Just an update, those Gemmy tied up animated items are sold are Menards this year!


----------



## Effie (Aug 31, 2007)

thehorrorfinatic said:


> Just an update, those Gemmy tied up animated items are sold are Menards this year!


Oh man -- I live in Connecticut, no Menards within 1500 miiles of here 
I checked Michaels yesterday and they had almost all their stuff out with the exception of the large animatronics and I didn't see on there, either.


----------



## DeadCwgl82 (Aug 22, 2010)

i like this idea alot! and you save tons of money instead of buying that expensive prop.smart!will use this!


----------



## Mistress of the Abyss (Sep 21, 2007)

thehorrorfinatic said:


> Just an update, those Gemmy tied up animated items are sold are Menards this year!
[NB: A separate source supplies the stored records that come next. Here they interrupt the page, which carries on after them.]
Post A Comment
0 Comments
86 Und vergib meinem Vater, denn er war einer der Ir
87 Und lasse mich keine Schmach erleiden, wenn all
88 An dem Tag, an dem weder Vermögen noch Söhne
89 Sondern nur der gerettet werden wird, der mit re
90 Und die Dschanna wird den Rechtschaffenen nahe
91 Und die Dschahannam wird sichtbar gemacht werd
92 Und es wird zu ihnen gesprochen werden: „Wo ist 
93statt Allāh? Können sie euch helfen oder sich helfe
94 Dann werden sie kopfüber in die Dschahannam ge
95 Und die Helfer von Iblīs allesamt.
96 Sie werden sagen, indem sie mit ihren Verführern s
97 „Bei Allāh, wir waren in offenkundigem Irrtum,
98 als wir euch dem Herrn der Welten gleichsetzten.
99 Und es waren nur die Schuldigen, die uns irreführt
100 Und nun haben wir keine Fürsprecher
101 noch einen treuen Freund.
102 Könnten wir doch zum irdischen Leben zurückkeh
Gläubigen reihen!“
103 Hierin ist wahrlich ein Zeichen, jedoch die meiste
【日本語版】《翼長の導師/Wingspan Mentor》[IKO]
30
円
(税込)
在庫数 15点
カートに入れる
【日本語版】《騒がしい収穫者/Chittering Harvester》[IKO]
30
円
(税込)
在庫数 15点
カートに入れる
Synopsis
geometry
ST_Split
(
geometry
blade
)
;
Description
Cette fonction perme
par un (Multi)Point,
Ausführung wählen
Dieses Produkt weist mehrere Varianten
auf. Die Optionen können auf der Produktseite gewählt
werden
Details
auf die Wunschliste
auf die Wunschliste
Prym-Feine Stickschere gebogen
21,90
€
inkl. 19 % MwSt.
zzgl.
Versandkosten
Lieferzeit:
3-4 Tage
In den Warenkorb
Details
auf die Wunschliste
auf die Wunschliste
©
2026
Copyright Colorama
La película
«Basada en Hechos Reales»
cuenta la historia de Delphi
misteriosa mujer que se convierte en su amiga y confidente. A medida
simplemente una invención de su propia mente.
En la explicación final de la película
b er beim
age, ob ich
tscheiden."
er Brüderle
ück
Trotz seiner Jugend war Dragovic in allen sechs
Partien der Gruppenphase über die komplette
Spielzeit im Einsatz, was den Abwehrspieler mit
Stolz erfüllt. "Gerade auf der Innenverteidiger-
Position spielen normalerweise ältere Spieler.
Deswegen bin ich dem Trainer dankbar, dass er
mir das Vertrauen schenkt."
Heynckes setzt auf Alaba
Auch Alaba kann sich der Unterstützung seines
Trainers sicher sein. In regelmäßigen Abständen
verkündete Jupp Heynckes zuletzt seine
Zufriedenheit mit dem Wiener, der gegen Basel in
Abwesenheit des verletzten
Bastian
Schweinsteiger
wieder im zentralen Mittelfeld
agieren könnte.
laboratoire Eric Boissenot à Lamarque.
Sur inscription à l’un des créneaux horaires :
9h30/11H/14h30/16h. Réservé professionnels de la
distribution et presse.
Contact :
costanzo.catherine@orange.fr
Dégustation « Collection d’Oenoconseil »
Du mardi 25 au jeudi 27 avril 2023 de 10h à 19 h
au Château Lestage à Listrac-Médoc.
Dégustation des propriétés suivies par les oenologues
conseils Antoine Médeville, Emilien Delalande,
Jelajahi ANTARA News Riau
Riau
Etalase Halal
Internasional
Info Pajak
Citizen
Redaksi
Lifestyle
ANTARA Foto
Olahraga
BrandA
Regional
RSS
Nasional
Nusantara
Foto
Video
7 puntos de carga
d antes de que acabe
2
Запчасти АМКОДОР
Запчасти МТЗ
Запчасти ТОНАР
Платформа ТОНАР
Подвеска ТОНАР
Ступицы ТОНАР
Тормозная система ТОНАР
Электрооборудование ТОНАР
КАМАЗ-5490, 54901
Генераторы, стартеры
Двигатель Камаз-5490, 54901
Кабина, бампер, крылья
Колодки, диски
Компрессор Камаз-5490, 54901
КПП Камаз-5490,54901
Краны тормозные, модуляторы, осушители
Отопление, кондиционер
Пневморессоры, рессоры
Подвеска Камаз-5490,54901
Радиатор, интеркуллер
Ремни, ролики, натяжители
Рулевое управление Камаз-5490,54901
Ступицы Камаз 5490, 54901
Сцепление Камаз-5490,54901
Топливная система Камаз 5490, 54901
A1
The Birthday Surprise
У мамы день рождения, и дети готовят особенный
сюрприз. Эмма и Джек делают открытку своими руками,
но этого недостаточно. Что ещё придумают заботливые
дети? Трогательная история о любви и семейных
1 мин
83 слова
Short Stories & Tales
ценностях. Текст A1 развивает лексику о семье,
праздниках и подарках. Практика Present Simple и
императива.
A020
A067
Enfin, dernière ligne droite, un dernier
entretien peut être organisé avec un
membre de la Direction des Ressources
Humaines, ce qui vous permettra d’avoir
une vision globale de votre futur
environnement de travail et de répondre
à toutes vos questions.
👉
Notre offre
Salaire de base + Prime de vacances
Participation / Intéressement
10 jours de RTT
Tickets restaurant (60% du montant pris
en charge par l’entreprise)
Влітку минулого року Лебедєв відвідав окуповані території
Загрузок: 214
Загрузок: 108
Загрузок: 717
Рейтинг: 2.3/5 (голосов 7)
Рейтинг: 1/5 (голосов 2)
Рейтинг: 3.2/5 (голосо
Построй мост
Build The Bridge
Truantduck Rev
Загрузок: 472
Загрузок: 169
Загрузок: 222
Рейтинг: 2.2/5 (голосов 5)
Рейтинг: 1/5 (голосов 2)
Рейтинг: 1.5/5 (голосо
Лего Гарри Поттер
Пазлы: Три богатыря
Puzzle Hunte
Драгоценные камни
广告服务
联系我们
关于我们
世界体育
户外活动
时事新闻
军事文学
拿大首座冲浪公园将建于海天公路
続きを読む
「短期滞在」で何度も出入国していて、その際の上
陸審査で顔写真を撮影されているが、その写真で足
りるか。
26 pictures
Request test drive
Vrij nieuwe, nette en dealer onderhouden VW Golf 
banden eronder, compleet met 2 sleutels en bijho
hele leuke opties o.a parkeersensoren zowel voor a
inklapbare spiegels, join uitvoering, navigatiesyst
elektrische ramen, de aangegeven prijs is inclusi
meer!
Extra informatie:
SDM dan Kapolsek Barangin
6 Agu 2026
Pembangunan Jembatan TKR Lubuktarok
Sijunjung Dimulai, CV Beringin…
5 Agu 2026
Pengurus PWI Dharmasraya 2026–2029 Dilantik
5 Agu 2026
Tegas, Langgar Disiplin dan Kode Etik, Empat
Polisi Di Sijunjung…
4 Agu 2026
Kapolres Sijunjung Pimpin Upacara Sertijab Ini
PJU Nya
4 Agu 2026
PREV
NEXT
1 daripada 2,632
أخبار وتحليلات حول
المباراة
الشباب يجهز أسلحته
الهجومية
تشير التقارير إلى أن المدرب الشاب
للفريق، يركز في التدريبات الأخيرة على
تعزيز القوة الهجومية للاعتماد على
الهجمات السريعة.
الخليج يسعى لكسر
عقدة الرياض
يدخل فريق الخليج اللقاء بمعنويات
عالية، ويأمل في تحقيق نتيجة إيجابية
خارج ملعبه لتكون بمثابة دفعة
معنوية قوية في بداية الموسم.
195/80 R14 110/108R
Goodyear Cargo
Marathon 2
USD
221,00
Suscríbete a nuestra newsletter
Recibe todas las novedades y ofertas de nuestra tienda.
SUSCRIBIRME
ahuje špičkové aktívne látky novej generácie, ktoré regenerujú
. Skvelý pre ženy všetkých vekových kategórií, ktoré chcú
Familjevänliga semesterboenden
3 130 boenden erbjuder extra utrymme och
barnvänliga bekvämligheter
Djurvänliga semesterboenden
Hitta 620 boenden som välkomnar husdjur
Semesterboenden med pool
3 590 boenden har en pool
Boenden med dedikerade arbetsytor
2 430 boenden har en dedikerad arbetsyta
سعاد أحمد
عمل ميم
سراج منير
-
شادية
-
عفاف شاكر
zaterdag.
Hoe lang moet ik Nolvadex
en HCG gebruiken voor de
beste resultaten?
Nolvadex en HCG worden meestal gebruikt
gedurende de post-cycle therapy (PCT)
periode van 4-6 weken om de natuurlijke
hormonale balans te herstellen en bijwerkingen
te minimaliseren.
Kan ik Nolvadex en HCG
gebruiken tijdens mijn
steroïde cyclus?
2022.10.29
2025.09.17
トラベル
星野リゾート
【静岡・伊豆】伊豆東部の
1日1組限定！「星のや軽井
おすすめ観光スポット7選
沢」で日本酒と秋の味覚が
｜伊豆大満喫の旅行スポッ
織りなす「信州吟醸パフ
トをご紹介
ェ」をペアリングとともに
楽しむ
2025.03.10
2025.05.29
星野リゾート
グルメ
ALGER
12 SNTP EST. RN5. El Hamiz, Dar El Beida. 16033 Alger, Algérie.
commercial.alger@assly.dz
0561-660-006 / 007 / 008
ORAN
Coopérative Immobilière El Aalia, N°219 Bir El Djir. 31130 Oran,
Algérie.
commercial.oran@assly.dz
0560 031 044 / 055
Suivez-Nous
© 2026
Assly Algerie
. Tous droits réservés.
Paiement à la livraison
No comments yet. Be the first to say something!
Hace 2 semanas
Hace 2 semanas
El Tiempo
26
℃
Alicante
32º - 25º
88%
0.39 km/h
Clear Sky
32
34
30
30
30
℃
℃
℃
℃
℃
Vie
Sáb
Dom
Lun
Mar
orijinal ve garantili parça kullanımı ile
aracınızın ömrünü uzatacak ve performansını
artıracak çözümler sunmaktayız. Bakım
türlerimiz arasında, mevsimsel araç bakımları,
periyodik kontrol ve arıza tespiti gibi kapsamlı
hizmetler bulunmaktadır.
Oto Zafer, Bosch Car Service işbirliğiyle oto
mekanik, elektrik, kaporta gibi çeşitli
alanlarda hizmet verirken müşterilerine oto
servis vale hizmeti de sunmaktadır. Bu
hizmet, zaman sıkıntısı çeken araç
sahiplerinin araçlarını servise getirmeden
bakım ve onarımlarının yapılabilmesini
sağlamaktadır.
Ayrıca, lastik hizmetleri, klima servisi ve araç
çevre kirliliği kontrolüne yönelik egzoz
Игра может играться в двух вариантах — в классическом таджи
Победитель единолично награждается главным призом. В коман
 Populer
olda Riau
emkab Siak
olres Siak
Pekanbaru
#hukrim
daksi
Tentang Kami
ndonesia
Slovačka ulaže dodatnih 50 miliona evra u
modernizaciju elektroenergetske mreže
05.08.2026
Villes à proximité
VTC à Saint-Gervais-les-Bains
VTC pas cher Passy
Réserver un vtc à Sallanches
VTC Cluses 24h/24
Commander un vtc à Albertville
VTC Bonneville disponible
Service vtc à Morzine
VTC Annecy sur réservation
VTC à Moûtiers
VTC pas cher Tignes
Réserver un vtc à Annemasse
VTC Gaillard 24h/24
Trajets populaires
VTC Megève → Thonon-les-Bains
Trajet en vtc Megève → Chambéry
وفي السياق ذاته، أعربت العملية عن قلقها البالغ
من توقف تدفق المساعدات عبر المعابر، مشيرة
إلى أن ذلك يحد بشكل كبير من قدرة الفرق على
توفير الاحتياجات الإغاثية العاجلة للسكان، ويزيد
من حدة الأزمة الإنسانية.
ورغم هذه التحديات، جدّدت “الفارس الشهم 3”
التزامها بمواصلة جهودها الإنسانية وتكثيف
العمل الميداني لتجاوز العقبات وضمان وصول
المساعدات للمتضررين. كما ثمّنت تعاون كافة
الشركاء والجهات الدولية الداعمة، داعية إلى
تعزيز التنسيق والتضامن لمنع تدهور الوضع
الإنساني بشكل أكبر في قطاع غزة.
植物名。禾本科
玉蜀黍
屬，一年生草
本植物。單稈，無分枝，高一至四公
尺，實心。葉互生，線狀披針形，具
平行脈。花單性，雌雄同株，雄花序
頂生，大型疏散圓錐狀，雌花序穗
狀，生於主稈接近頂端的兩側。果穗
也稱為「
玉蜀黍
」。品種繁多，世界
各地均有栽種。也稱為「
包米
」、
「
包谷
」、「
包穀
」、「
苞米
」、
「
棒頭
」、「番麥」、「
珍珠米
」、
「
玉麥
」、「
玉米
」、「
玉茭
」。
Pssst! Out of curiosity...how much was it?


----------



## Terra (Sep 23, 2007)

Another update. They've been spotted at Target too.


----------



## Effie (Aug 31, 2007)

*Found some on eBay after Halloween -- one more available*

If anyone is still looking for one of these hanging screaming zombies to make Terra's Animated Spider Victim for next Halloween, there is an eBay dealer who has ONE more in stock, and she will be putting it up for auction tomorrow evening. If you're still interested in getting one, do a search for "hanging screaming zombie" -- the seller is "lindasdecorandmore"

I just bought two from her and she said she still had one more in stock.


----------